Une technologie éprouvée

Le carburant de synthèse est un carburant qui ne provient pas du pétrole, mais qui est obtenu par un processus chimique à partir de matières premières contenant du carbone et de l’hydrogène. Pour produire ce carburant de manière écologique, il est possible d’utiliser de l’hydrogène vert, produit par électrolyse en utilisant de l’électricité renouvelable (solaire, éolienne, hydraulique…) ou faiblement carbonée, comme l’énergie nucléaire. En ce qui concerne le CO2, il est possible de réutiliser les émissions provenant de certains sites industriels en récupérant le dioxyde de carbone.
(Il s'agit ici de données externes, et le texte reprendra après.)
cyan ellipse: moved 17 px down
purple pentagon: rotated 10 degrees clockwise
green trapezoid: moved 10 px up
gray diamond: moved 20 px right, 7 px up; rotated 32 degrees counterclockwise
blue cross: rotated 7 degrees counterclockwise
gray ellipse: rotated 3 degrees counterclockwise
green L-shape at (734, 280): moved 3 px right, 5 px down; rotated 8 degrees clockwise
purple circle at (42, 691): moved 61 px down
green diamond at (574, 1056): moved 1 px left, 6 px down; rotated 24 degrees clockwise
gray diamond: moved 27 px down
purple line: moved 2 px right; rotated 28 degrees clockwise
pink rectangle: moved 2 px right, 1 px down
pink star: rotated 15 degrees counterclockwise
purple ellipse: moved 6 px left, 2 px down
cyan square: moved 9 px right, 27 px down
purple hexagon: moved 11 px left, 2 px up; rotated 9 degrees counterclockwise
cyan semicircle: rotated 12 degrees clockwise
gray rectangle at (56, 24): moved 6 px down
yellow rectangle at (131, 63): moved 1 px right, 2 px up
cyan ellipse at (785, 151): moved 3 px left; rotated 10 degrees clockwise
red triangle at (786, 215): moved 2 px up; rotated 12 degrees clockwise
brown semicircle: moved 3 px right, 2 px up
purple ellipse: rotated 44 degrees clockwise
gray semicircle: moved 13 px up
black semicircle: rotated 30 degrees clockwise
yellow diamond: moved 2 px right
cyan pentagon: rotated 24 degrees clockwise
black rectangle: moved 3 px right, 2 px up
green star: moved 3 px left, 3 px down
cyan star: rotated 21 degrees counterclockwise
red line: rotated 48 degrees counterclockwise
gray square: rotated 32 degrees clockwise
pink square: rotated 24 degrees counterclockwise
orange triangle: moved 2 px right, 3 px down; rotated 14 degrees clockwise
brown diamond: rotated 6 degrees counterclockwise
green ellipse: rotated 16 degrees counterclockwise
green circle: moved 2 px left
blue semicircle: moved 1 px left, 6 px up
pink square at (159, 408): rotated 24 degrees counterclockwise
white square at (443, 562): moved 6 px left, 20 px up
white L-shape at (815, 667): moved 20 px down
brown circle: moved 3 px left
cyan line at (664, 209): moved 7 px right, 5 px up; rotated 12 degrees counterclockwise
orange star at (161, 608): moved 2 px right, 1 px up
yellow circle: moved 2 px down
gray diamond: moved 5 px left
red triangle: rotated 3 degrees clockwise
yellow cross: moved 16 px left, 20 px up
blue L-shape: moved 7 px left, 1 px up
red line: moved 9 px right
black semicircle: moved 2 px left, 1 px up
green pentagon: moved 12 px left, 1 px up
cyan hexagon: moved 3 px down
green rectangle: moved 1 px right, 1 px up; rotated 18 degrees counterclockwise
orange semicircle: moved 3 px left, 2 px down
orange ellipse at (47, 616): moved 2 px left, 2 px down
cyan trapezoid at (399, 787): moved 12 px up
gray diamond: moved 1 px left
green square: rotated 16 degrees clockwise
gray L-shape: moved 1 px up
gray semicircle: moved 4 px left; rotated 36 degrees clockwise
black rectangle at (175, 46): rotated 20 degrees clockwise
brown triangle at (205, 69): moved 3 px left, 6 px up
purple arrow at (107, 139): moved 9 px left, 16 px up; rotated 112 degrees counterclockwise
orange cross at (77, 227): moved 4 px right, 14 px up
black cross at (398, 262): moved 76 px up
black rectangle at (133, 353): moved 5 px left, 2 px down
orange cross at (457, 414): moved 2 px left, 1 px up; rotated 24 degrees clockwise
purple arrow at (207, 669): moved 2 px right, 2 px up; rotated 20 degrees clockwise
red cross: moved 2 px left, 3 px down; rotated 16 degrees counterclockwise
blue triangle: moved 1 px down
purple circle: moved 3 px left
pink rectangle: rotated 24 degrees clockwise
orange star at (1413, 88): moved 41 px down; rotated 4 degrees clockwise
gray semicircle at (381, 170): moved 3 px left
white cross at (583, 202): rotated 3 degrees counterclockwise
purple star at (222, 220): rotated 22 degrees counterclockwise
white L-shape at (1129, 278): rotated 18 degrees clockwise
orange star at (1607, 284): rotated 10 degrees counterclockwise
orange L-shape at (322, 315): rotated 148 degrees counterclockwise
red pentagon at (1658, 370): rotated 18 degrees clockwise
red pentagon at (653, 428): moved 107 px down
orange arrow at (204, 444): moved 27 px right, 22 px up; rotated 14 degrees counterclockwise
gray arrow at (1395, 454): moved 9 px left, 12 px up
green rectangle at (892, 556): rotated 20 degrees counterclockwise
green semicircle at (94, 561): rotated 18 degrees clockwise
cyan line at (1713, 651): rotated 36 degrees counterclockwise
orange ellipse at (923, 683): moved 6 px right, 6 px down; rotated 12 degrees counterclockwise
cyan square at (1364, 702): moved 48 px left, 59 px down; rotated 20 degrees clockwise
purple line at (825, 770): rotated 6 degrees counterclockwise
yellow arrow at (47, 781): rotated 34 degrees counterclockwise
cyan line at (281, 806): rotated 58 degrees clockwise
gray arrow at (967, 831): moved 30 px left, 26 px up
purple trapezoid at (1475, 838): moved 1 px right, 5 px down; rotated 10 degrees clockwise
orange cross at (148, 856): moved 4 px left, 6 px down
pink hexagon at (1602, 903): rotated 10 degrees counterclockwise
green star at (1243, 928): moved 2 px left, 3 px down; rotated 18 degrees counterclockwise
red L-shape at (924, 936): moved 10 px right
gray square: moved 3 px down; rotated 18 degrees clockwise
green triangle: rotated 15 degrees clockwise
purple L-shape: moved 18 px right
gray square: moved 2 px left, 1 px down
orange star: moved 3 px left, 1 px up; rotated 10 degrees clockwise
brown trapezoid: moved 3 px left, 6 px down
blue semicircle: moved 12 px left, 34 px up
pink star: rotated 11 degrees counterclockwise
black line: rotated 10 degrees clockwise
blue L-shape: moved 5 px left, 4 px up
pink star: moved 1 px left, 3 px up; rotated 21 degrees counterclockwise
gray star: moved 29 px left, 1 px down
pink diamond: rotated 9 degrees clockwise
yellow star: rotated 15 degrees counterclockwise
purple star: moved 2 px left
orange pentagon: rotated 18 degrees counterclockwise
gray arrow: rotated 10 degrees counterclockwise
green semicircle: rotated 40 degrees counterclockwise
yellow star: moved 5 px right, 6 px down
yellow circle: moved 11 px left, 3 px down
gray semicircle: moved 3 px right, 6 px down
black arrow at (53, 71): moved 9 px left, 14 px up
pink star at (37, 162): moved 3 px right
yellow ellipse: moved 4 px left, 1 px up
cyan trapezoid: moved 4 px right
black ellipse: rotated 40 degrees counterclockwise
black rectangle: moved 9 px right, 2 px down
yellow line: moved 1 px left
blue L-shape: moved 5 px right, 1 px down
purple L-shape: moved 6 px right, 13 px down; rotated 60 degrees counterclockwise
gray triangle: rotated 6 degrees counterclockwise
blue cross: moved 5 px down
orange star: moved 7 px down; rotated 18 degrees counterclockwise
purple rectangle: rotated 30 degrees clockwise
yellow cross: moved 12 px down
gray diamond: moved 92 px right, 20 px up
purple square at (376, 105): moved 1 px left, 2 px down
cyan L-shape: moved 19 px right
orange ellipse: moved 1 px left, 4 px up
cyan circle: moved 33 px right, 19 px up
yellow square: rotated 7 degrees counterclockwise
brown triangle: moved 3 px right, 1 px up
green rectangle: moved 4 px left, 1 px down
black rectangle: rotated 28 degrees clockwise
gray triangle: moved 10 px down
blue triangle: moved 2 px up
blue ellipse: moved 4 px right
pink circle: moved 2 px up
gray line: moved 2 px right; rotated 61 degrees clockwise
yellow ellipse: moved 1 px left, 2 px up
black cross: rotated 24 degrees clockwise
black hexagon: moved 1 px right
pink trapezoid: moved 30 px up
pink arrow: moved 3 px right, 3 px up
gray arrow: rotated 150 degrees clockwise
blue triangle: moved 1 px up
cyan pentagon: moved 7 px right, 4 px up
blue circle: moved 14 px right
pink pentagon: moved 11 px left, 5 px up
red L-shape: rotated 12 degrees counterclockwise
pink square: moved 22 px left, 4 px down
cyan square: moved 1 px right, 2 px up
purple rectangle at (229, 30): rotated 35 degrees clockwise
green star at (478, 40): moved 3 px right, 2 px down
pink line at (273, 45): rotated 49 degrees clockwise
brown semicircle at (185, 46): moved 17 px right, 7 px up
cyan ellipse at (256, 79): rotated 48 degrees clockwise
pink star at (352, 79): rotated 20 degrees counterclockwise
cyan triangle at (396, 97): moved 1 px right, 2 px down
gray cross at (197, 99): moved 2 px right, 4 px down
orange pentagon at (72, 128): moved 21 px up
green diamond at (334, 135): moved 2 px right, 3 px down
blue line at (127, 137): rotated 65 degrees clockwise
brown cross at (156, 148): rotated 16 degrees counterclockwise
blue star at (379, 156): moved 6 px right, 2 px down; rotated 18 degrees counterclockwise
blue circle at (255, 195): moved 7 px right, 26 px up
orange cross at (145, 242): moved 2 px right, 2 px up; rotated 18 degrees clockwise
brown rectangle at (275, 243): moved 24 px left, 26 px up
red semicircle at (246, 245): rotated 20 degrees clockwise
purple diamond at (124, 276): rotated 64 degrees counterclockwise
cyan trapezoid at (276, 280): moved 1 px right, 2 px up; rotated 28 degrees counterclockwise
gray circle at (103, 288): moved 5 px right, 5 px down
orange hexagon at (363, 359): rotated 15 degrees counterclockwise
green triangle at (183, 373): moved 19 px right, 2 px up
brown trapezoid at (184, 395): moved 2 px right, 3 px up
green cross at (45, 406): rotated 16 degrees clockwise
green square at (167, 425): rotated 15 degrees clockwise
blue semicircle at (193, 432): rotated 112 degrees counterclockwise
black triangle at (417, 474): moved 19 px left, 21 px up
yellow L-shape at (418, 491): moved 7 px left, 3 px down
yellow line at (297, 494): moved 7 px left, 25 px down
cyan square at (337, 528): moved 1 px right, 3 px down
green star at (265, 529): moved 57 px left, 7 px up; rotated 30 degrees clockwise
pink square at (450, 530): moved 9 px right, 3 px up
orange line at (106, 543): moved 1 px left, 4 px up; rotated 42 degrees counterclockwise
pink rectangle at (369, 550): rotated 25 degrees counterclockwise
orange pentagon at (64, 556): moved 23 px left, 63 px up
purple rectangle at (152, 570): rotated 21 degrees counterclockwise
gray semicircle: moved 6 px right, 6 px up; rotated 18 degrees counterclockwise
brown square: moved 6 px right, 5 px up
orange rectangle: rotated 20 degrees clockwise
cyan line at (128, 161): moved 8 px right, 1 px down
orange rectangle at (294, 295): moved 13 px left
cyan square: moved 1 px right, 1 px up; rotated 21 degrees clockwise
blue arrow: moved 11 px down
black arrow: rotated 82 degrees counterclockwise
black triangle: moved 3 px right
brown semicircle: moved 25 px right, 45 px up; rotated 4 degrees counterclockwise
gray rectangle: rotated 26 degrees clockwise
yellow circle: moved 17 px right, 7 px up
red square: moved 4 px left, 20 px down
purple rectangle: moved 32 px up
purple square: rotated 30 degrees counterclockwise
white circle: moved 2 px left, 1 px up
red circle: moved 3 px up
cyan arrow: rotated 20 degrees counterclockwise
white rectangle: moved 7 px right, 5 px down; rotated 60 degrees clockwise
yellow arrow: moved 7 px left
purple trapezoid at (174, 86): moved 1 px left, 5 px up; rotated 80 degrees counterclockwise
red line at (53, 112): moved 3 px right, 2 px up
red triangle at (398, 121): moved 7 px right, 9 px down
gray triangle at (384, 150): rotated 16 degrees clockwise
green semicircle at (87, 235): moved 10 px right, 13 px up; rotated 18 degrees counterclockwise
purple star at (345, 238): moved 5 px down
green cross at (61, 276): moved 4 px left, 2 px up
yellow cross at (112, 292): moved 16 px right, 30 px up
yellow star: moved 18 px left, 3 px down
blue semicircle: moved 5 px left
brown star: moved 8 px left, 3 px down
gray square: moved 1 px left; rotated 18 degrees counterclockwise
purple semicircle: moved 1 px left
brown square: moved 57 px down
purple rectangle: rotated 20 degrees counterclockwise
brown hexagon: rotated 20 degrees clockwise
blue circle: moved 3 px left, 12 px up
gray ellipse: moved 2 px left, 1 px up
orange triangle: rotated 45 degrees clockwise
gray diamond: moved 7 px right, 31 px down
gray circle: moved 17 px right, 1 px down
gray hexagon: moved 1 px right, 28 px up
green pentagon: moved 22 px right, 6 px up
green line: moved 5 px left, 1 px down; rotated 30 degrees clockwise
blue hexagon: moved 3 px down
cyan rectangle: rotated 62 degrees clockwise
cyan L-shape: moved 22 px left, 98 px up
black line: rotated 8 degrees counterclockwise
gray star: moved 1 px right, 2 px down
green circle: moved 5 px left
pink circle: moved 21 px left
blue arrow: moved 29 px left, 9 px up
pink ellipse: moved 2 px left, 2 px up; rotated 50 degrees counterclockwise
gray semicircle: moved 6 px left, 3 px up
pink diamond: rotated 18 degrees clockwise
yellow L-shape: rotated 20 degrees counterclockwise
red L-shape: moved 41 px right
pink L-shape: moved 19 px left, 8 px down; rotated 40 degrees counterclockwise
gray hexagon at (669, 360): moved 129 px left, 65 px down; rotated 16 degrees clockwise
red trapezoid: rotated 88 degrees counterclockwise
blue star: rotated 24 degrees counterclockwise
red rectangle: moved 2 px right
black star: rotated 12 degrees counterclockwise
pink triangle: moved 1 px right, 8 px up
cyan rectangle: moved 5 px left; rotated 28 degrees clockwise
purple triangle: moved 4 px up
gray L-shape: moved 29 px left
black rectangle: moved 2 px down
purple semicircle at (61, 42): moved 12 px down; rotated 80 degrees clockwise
Ce procédé n’est pas nouveau. Certains pays ont d’ailleurs été contraints de produire ce type de carburant par manque de pétrole. C’est le cas de l’Allemagne pendant la Seconde Guerre mondiale ou de l’Afrique du Sud dans les années 50-60, alors soumis à des sanctions internationales en raison de l’apartheid. Le carburant de synthèse était alors obtenu à partir du charbon, avec un bilan carbone assez désastreux. L’enjeu actuel est donc de réussir à le produire de manière plus propre.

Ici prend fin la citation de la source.